Some examples of entries for the beginner:
- Arrow Keys-The keys in the lower-right corner of the Apple IIgs keyboard that you can press in most applications to move the cursor insertion point in the direction indicated.
- Backspace-To move the cursor to the left.
- Button-The raised area on top of the mouse. You press it when you want to choose from a menu or perform other activities in mouse-based applications. Also, in mouse-based applications, a rectangle with rounded corners and a word inside that you click to designate, confirm, or cancel an action.
- Case-The outer covering of the computer.
For the more advanced user:
- Cache Memory-Cache RAM is fast random-access memory that is used to store data for CPU operations. Level 1 cache RAM is part of the CPU itself; level 2 L2 cache RAM is on separate chips. Conventional L2 cache is connected to the system bus, and the speed of its transactions with the CPU is limited by the system bus speed. Level 2 backside cache a feature introduced with G3 computers is located on the same board as the CPU processor board and is connected directly to the CPU through its own high-speed bus. The L2 backside cache allows the system to run significantly faster than conventional L2 cache. As more and more processors begin to include L2 cache into their architectures, Level 3 cache is now the name for the extra cache built into motherboards between the microprocessor and the main memory-what was once L2 cache on motherboards now becomes L3 cache when used with microprocessors containing built-in L2 caches.
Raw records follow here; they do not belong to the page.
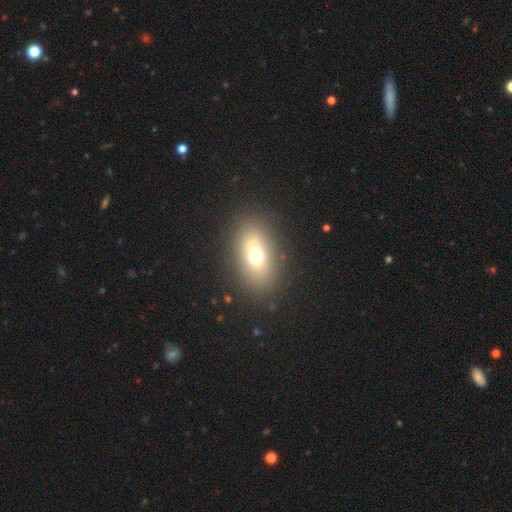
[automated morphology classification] Smooth or featured? Predicted: smooth (p=0.64). How rounded? Predicted: in between (p=0.77). Merging? Predicted: none (p=0.80).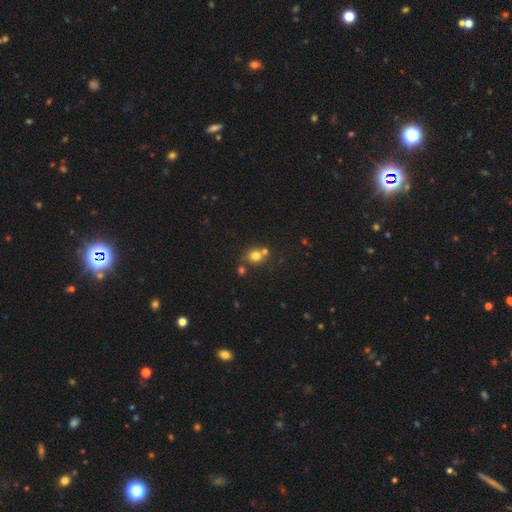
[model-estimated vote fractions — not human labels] Q: Smooth or featured?
A: smooth (74%); runner-up: star or artifact (15%)
Q: How rounded?
A: round (77%); runner-up: in between (22%)
Q: Merging?
A: none (55%); runner-up: merger (32%)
- Carrier Sense Multiple Access/Collision Avoidance CSMA/CA-A networking protocol that avoids collisions instead of detecting a collision like the algorithm used in Ethernet networks IEEE 802.3 standards.
- TCP Transmission Control Protocol-A method used along with the Internet Protocol IP to send data in the form of message units between computers over the Internet. IP takes care of handling the actual delivery of the data, and TCP takes care of keeping track of the individual units of data called packets into which a message is divided for efficient routing through the Internet.
- SLP Service Location Protocol DA Directory Agent-A protocol that registers services available on a network and gives users easy access to them. When a service is added to the network, the service uses SLP to register itself on the network. SLP/DA uses a centralized repository for registered network services.
You can browse through the A-Z glossary at your leisure by searching for the AppleCare Knowledge Base article #51908.